Cuando la pandemia asoló Europa, Schengen aún acusaba los efectos de los ataques terroristas (París y Barcelona) y de los flujos migratorios masivos. En los últimos cinco años, los controles temporales se eternizaron en algunos puntos de las fronteras interiores de algunos estados miembros, pese a su muy dudosa justificación y legalidad. La Guardia Europea de Fronteras y Costas, creada a raíz de estas crisis para coordinar las fronteras exteriores, necesita tiempo para implementarse plenamente. El COVID-19 añade nuevos desafíos a la gestión integrada de fronteras, por ejemplo, permitir controles sanitarios armonizados.
Naturalmente, de aquí hasta septiembre la agenda europea estará centrada en la recuperación económica. Pero no se deben olvidar los cisnes negros de la intolerancia, de la desigualdad, de la discriminación y de la falta de solidaridad que están condicionando el “estilo de vida europeo”. Preservarlo pasa por garantizar que el sistema de libre circulación se adaptará a los nuevos desafíos, y por salvaguardar las prerrogativas esenciales de Schengen. Con ocasión de la celebración de sus 25 años, la Comisaria Ylva Johansson recordó: “…sometimes you only realise how much you miss something, once it’s gone. Today more than ever, we realise we can take nothing for granted. (…)”. Reconocerlo es aceptar que la libertad, en seguridad, se debe construir de manera sostenida o permanentemente.

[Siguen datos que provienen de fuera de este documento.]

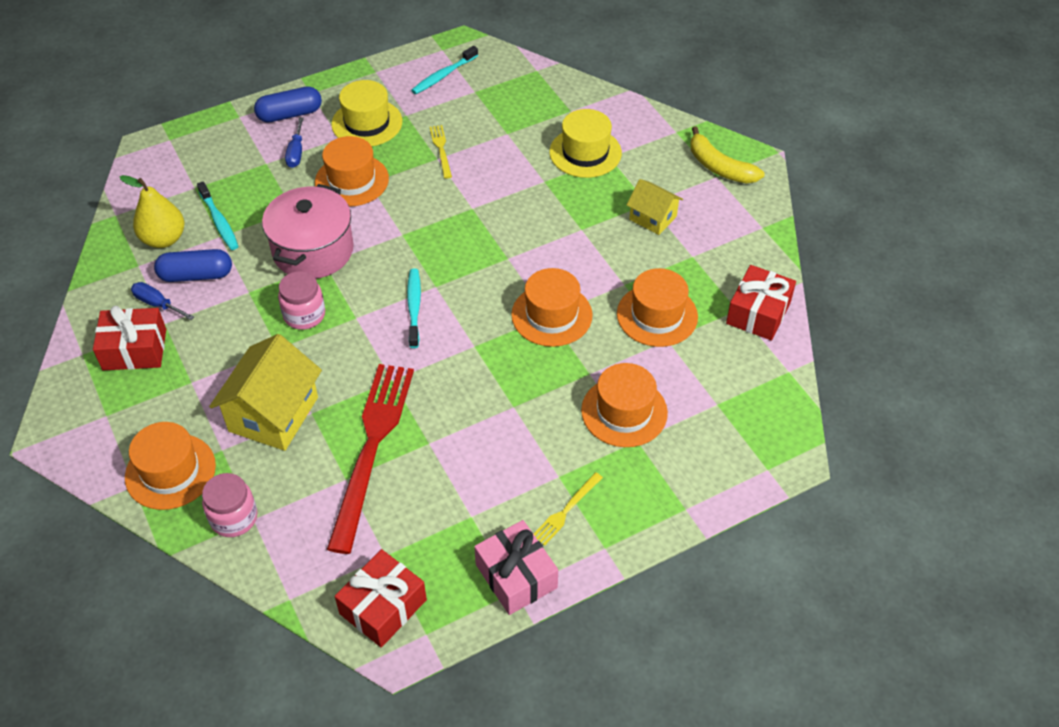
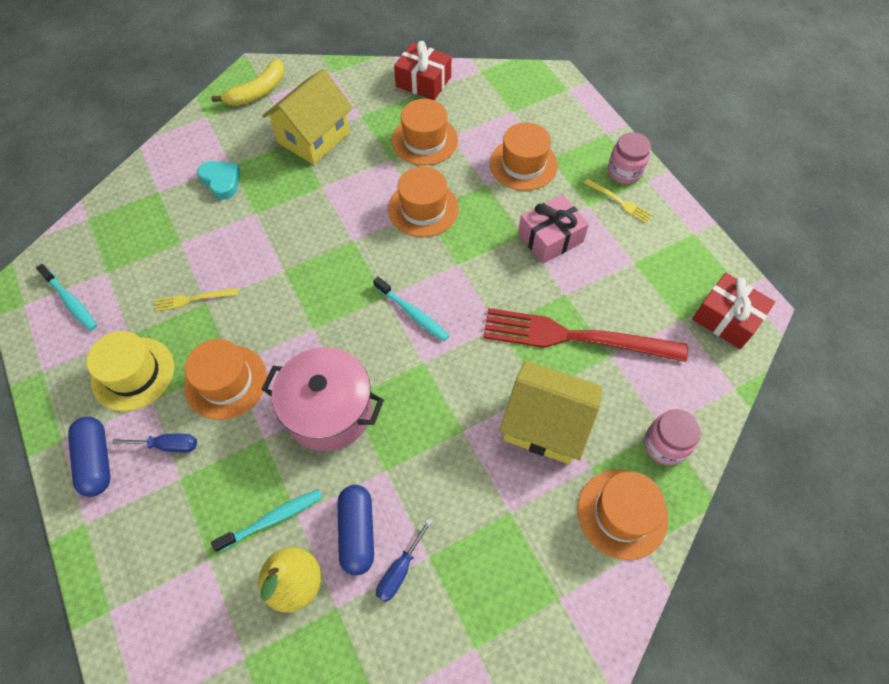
camera: 90 degrees left, 10 degrees up
red gift [93,306,166,371] -> none
pink jar [278,271,325,330] -> pink jar moved to [608,132,651,184]
turquoise toothbrush [407,269,421,348] -> turquoise toothbrush turned 135 degrees counterclockwise [373,277,449,341]
pink gift [474,520,558,615] -> pink gift moved to [518,194,589,264]
yellow hat [549,109,622,178] -> turquoise heart [197,161,241,200]
yellow house [627,179,683,235] -> yellow house [262,69,353,165], size x1.73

España y Portugal lo han entendido bien. Dar alta relevancia política a la reanudación de la libre circulación entre sus ciudadanos refuerza simbólicamente este “ofrecimiento” singular de la UE a su población. Asimismo, envía una importante señal a sus socios sobre la transcendencia de seguir garantizándolo. Por lo demás, los objetivos de 1995 siguen aquí, esperando a consolidarse. Los contextos y las oportunidades históricas no suelen repetirse. Si no los aprovechamos, otros lo harán.